Exercise inputs:
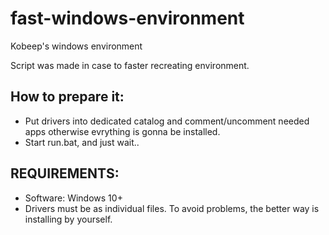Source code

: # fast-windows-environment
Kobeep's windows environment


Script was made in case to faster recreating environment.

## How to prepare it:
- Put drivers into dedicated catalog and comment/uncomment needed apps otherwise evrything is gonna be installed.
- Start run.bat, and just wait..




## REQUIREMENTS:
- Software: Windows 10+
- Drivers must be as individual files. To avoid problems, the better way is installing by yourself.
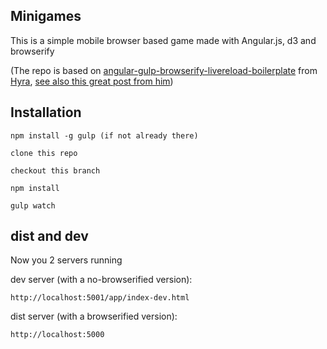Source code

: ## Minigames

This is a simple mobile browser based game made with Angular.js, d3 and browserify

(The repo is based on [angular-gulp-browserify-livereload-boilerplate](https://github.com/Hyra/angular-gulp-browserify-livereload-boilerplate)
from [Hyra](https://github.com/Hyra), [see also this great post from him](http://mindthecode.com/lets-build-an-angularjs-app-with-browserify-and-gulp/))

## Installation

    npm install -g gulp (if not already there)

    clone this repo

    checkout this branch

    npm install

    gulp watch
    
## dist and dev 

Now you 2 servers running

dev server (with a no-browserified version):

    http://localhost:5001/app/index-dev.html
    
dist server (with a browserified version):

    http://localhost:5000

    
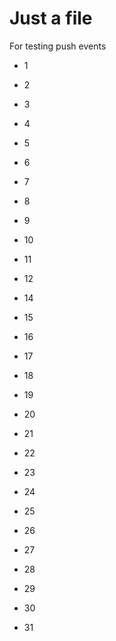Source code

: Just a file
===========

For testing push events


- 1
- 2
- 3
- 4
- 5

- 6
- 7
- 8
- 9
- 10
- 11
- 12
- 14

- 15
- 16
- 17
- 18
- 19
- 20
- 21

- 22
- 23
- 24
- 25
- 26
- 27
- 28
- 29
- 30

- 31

Problem description: Set the listing down in full and exactly. Pictures within it should not appear in the copy.

Result of this exercise:
Source code

: # fast-windows-environment
Kobeep's windows environment


Script was made in case to faster recreating environment.

## How to prepare it:
- Put drivers into dedicated catalog and comment/uncomment needed apps otherwise evrything is gonna be installed.
- Start run.bat, and just wait..




## REQUIREMENTS:
- Software: Windows 10+
- Drivers must be as individual files. To avoid problems, the better way is installing by yourself.
Source code

: ## Minigames

This is a simple mobile browser based game made with Angular.js, d3 and browserify

(The repo is based on [angular-gulp-browserify-livereload-boilerplate](https://github.com/Hyra/angular-gulp-browserify-livereload-boilerplate)
from [Hyra](https://github.com/Hyra), [see also this great post from him](http://mindthecode.com/lets-build-an-angularjs-app-with-browserify-and-gulp/))

## Installation

    npm install -g gulp (if not already there)

    clone this repo

    checkout this branch

    npm install

    gulp watch
    
## dist and dev 

Now you 2 servers running

dev server (with a no-browserified version):

    http://localhost:5001/app/index-dev.html
    
dist server (with a browserified version):

    http://localhost:5000

    
Source code

: Just a file
===========

For testing push events


- 1
- 2
- 3
- 4
- 5

- 6
- 7
- 8
- 9
- 10
- 11
- 12
- 14

- 15
- 16
- 17
- 18
- 19
- 20
- 21

- 22
- 23
- 24
- 25
- 26
- 27
- 28
- 29
- 30

- 31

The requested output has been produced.